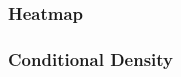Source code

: \documentclass{beamer}
\begin{document}
\begin{frame}
\frametitle{Heatmap}
\begin{center}
\end{center}
\end{frame}

\begin{frame}
\frametitle{Conditional Density}
\begin{center}
\end{center}
\end{frame}
\end{document}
____
#### [Assignment]
For each line of the material that contains "frametitle", return a copy.

#### [Problem solution]
\frametitle{Heatmap}
\frametitle{Conditional Density}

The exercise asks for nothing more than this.